- **DIRECTIVE**
Go through the records below from the first line and print each one exactly, stopping after the line that contains "Trek Hoodie". Do not print pictures or anything past that line.

- **INPUT RECORDS**
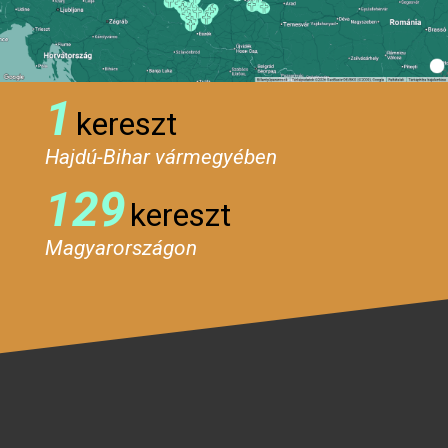
1
kereszt
Hajdú-Bihar vármegyében
129
kereszt
Magyarországon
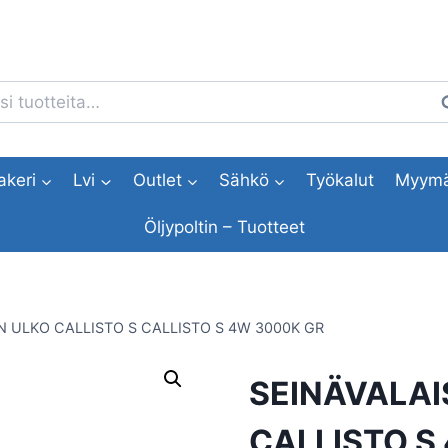
i:
H
akeri
Lvi
Outlet
Sähkö
Työkalut
Myymä
Öljypoltin – Tuotteet
N ULKO CALLISTO S CALLISTO S 4W 3000K GR
SEINÄVALAI
CALLISTO S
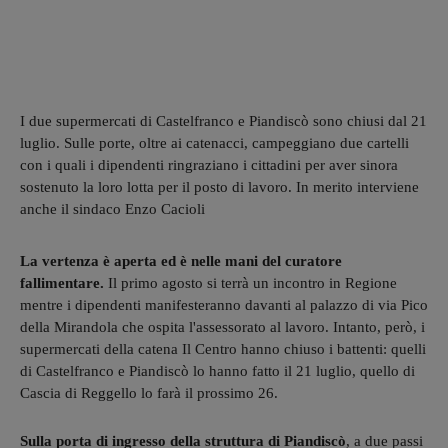
I due supermercati di Castelfranco e Piandiscò sono chiusi dal 21
luglio. Sulle porte, oltre ai catenacci, campeggiano due cartelli
con i quali i dipendenti ringraziano i cittadini per aver sinora
sostenuto la loro lotta per il posto di lavoro. In merito interviene
anche il sindaco Enzo Cacioli
La vertenza è aperta ed è nelle mani del curatore
fallimentare.
Il primo agosto si terrà un incontro in Regione
mentre i dipendenti manifesteranno davanti al palazzo di via Pico
della Mirandola che ospita l'assessorato al lavoro. Intanto, però, i
supermercati della catena Il Centro hanno chiuso i battenti: quelli
di Castelfranco e Piandiscò lo hanno fatto il 21 luglio, quello di
Cascia di Reggello lo farà il prossimo 26.
Sulla porta di ingresso della struttura di Piandiscò
, a due passi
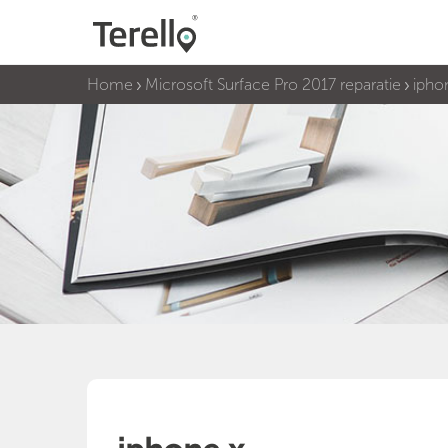
Home
Microsoft Surface Pro 2017 reparatie
ipho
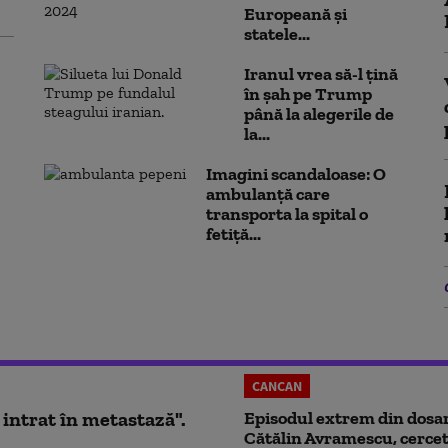
Europeană și
statele...
Iranul vrea să-l țină
în șah pe Trump
până la alegerile de
la...
Imagini scandaloase: O
ambulanță care
transporta la spital o
fetiță...
CANCAN
 intrat în metastază".
Episodul extrem din dosar
Cătălin Avramescu, cercet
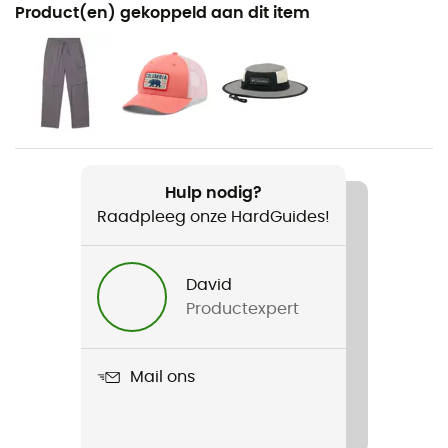
Aanbevolen voor
Product(en) gekoppeld aan dit item
Wandelen / Trekking / Dagelijks Leven
Voor
Kinderen
Product
Trek Hoodie
Hulp nodig?
Raadpleeg onze HardGuides!
Mouwen
lange mouwen
David
Capuchon
Productexpert
Ja
Zakken
Mail ons
1 kangoeroezak
Materiaal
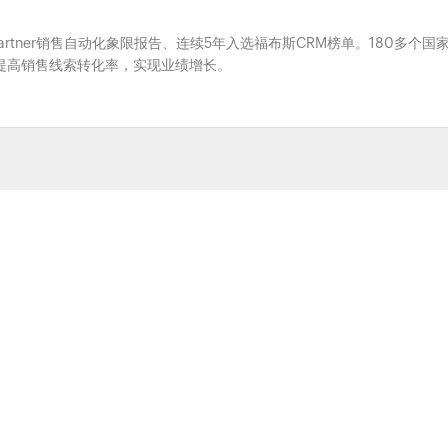
Gartner销售自动化象限报告、连续5年入选福布斯CRM榜单。180多个国
系，提高销售线索转化率，实现业绩增长。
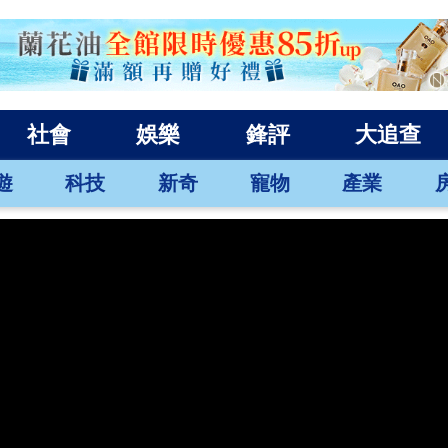
社會
娛樂
鋒評
大追查
遊
科技
新奇
寵物
產業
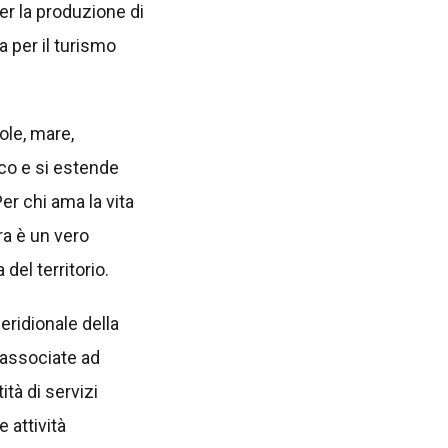
er la produzione di
a per il turismo
ole, mare,
ico e si estende
er chi ama la vita
era è un vero
del territorio.
ridionale della
 associate ad
ità di servizi
e attività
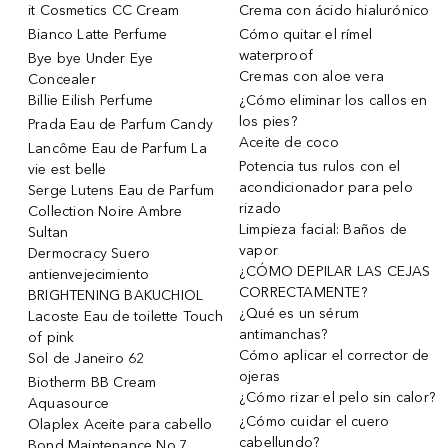
it Cosmetics CC Cream
Crema con ácido hialurónico
Bianco Latte Perfume
Cómo quitar el rímel
waterproof
Bye bye Under Eye
Cremas con aloe vera
Concealer
Billie Eilish Perfume
¿Cómo eliminar los callos en
los pies?
Prada Eau de Parfum Candy
Aceite de coco
Lancôme Eau de Parfum La
Potencia tus rulos con el
vie est belle
acondicionador para pelo
Serge Lutens Eau de Parfum
rizado
Collection Noire Ambre
Limpieza facial: Baños de
Sultan
vapor
Dermocracy Suero
¿CÓMO DEPILAR LAS CEJAS
antienvejecimiento
CORRECTAMENTE?
BRIGHTENING BAKUCHIOL
¿Qué es un sérum
Lacoste Eau de toilette Touch
antimanchas?
of pink
Cómo aplicar el corrector de
Sol de Janeiro 62
ojeras
Biotherm BB Cream
¿Cómo rizar el pelo sin calor?
Aquasource
¿Cómo cuidar el cuero
Olaplex Aceite para cabello
cabellundo?
Bond Maintenance No.7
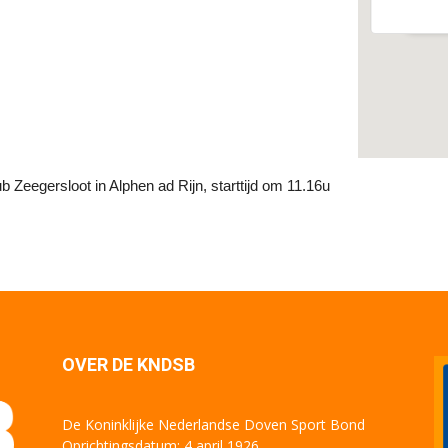
Even
ub Zeegersloot in Alphen ad Rijn, starttijd om 11.16u
OVER DE KNDSB
De Koninklijke Nederlandse Doven Sport Bond
Oprichtingsdatum: 4 april 1926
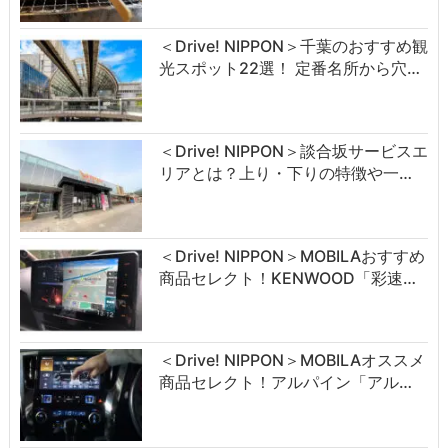
＜Drive! NIPPON＞千葉のおすすめ観
光スポット22選！ 定番名所から穴…
＜Drive! NIPPON＞談合坂サービスエ
リアとは？上り・下りの特徴や一…
＜Drive! NIPPON＞MOBILAおすすめ
商品セレクト！KENWOOD「彩速…
＜Drive! NIPPON＞MOBILAオススメ
商品セレクト！アルパイン「アル…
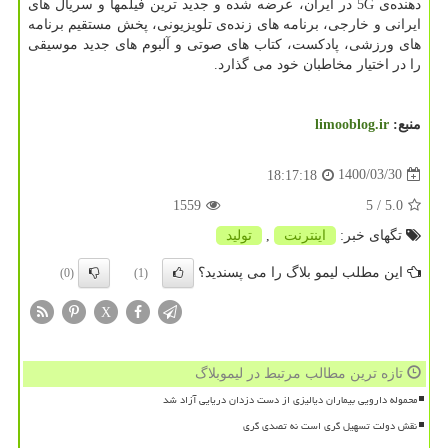
دهنده‌ی 5G در ایران، عرضه شده و جدید ترین فیلمها و سریال های
ایرانی و خارجی، برنامه های زنده‌ی تلویزیونی، پخش مستقیم برنامه
های ورزشی، پادکست، کتاب های صوتی و آلبوم های جدید موسیقی
را در اختیار مخاطبان خود می گذارد.
منبع:
limooblog.ir
1400/03/30
18:17:18
1559
/ 5
5.0
تگهای خبر:
اینترنت
,
تولید
این مطلب لیمو بلاگ را می پسندید؟
(0)
(1)
X
تازه ترین مطالب مرتبط در لیموبلاگ
محموله دارویی بیماران دیالیزی از دست دزدان دریایی آزاد شد
نقش دولت تسهیل گری است نه تصدی گری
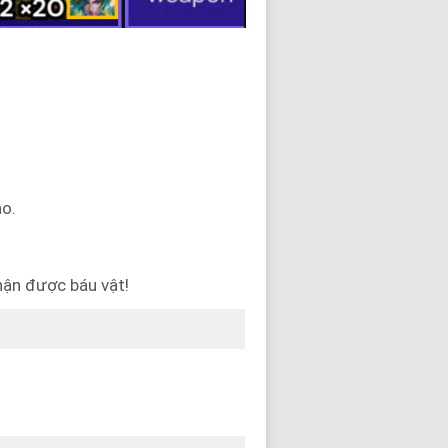
ao.
nhận được báu vật!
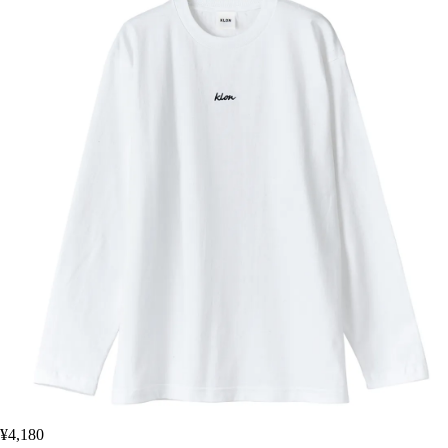
¥4,180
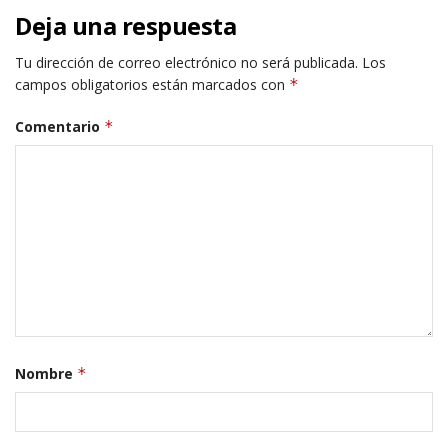
Deja una respuesta
Tu dirección de correo electrónico no será publicada.
Los
campos obligatorios están marcados con
*
Comentario
*
Nombre
*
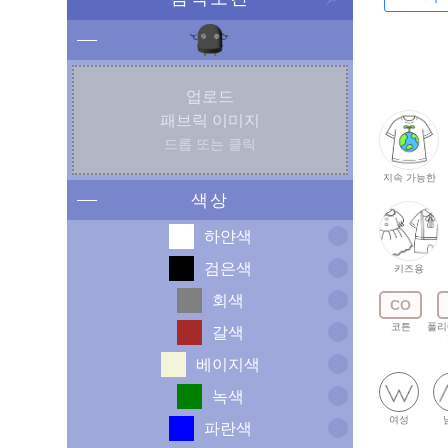
업로드
패브릭 이미지
드롭 또는 클릭
지속 가능한
색상
하얀색
검은색
키즈용
회색
CO
코튼
폴리
갈색
베이지색
녹색
여성
파란색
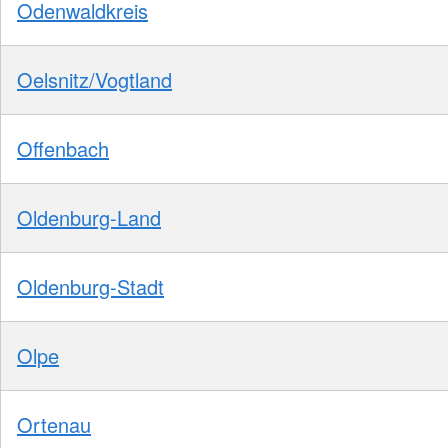
Odenwaldkreis
Oelsnitz/Vogtland
Offenbach
Oldenburg-Land
Oldenburg-Stadt
Olpe
Ortenau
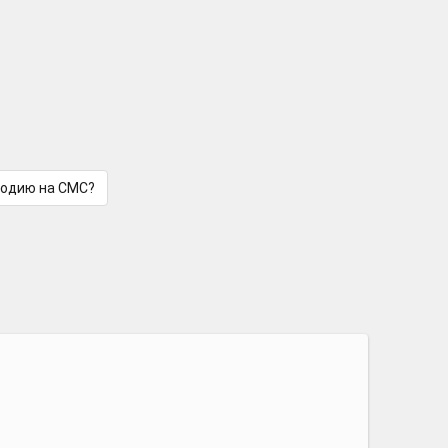
лодию на СМС?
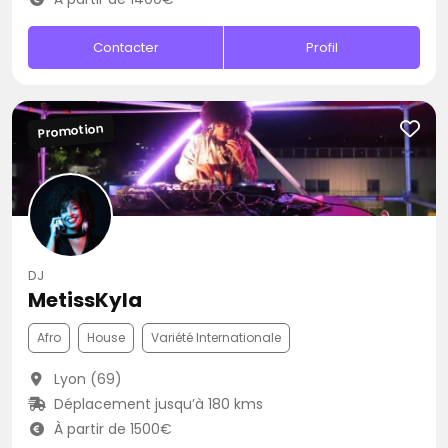
Contacter
Profil
Promotion
DJ
MetissKyla
Afro
House
Variété Internationale
Lyon (69)
Déplacement jusqu’à 180 kms
À partir de 1500€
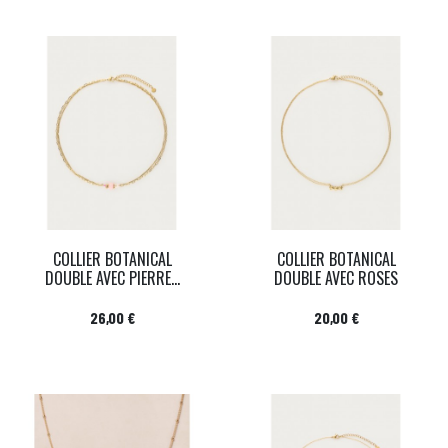
COLLIER BOTANICAL
COLLIER BOTANICAL
DOUBLE AVEC PIERRE...
DOUBLE AVEC ROSES
Prix
Prix
26,00 €
20,00 €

- **RESULT BELOW**
1
kereszt
Hajdú-Bihar vármegyében
129
kereszt
Magyarországon
i:
H
akeri
Lvi
Outlet
Sähkö
Työkalut
Myymä
Öljypoltin – Tuotteet
N ULKO CALLISTO S CALLISTO S 4W 3000K GR
SEINÄVALAI
CALLISTO S
I due supermercati di Castelfranco e Piandiscò sono chiusi dal 21
luglio. Sulle porte, oltre ai catenacci, campeggiano due cartelli
con i quali i dipendenti ringraziano i cittadini per aver sinora
sostenuto la loro lotta per il posto di lavoro. In merito interviene
anche il sindaco Enzo Cacioli
La vertenza è aperta ed è nelle mani del curatore
fallimentare.
Il primo agosto si terrà un incontro in Regione
mentre i dipendenti manifesteranno davanti al palazzo di via Pico
della Mirandola che ospita l'assessorato al lavoro. Intanto, però, i
supermercati della catena Il Centro hanno chiuso i battenti: quelli
di Castelfranco e Piandiscò lo hanno fatto il 21 luglio, quello di
Cascia di Reggello lo farà il prossimo 26.
Sulla porta di ingresso della struttura di Piandiscò
, a due passi
Home
Microsoft Surface Pro 2017 reparatie
ipho
Europeană și
statele...
Iranul vrea să-l țină
în șah pe Trump
până la alegerile de
la...
Imagini scandaloase: O
ambulanță care
transporta la spital o
fetiță...
CANCAN
 intrat în metastază".
Episodul extrem din dosar
Cătălin Avramescu, cercet
Aanbevolen voor
Product(en) gekoppeld aan dit item
Wandelen / Trekking / Dagelijks Leven
Voor
Kinderen
Product
Trek Hoodie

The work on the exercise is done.